In any case, Ayabe would like to share her extremely simple recipe for creating ponzu rice with you–a delightfully refreshing treat for the dog days of summer which can be enjoyed either hot or cold. 

【The super easy recipe to make ponzu rice

The recipe is very simple, if it can be called a recipe at all–Simply substitute half of the normal amount of water you use to cook your rice with ponzu sauce! Seriously, that’s all there is to it.

Ponzu sauce can generally be found at Asian grocery stores outside of Japan. This writer has personally never had a problem finding it at even Chinese or Korean markets in the United States.

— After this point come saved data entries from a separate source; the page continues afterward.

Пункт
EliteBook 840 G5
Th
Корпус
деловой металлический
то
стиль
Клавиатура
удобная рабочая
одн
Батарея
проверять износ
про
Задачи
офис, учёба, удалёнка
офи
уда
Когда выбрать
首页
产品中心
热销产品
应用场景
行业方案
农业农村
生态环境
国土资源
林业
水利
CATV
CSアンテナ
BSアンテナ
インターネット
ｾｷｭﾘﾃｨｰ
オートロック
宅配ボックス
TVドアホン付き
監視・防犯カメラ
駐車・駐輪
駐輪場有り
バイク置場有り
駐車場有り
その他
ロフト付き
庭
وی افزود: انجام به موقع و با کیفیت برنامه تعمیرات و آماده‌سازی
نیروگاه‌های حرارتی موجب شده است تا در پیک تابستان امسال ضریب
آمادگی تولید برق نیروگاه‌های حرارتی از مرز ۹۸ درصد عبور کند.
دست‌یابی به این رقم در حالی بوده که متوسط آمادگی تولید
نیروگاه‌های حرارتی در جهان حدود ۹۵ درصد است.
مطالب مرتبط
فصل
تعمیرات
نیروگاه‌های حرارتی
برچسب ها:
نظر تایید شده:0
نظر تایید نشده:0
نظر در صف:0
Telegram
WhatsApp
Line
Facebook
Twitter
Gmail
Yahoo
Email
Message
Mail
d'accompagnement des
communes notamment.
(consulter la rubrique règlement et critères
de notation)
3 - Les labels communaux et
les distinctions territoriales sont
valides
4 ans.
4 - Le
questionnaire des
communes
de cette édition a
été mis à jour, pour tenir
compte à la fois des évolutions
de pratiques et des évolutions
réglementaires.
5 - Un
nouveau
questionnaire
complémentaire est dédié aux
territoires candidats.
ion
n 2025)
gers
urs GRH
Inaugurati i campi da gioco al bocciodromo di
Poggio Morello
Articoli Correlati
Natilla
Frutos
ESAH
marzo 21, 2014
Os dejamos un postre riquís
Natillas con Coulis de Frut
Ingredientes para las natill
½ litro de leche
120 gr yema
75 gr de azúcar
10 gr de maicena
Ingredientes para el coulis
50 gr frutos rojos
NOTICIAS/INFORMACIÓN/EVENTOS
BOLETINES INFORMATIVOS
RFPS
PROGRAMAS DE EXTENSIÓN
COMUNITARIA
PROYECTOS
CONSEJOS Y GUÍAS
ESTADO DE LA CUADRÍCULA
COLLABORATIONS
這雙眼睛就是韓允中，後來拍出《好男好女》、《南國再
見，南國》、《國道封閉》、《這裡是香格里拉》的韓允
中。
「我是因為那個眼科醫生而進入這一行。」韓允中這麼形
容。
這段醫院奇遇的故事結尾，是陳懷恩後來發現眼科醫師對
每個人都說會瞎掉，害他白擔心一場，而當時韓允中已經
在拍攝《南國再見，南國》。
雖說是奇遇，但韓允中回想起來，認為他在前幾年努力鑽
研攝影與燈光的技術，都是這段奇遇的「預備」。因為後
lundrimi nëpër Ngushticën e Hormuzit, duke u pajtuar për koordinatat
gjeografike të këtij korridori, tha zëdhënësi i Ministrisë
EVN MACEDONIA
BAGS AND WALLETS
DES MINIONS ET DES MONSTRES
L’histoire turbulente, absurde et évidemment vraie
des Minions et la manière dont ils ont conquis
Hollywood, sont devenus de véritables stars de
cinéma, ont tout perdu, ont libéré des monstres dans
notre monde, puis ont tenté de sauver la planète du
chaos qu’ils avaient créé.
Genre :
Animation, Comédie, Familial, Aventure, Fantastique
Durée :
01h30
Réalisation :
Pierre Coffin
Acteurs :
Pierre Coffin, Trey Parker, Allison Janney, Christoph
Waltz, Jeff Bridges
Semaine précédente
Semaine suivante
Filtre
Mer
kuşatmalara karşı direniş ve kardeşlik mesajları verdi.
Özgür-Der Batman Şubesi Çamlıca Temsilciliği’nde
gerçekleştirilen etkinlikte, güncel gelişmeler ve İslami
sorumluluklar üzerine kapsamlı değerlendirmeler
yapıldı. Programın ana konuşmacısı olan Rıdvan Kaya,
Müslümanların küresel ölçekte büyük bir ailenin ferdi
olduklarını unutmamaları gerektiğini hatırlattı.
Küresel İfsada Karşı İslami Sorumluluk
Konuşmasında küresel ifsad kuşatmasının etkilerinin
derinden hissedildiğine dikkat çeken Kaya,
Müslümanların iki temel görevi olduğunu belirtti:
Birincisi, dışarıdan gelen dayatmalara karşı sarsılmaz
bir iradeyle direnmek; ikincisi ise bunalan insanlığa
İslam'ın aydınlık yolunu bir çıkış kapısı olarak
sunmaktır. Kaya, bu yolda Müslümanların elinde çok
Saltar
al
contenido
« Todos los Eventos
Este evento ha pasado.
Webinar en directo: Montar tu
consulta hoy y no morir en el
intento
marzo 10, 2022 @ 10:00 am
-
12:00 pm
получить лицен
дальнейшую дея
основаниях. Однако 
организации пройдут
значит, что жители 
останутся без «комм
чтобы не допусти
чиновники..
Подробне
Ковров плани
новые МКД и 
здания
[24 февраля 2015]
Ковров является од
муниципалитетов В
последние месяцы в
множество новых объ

Ayabe also recommends cooking the rice a bit on the firmer side. The finished rice might look unimpressive at first, but just wait until the refreshing, citrusy aroma hits your nose.


You can either eat the rice as is, or as Ayabe recommends, by topping it with your choice of crushed shiso leaves, crushed garlic, sesame seeds, or black pepper–she even suggests pouring some chilled mugicha [barley tea] over it. Rice mixed with sesame seeds and shiso makes particularly good onigiri as well.

▼ One basic serving suggestion, with pickled vegetables on the side


【It gets even tastier when you chill it!】

Ponzu rice has unlimited potential, and you should have fun experimenting with different serving styles. Here’s one more way to further draw out the ponzu’s unique flavor.

After making her original batch, Ayabe saved the remaining rice in some plastic wrap to have on the following day. However, she became hungry for a late-night snack and ended up making some impromptu onigiri [rice balls] out of the rice straight out of the fridge…and discovered that it was even more delicious cold.

▼ Another serving option as chilled onigiri


You probably know from firsthand experience that when left in the fridge, the starch in cooked rice undergoes a reaction which causes it to harden after enough time, at which point it becomes too crumbly to shape into decent onigiri. But the good news is that this process occurs very slowly, and according to Ayabe, the chilled rice was a perfect summer treat even after 10+ hours of being chilled in the fridge.

Enjoy your own batches of ponzu rice, and let us know of any other summery variations you come up with!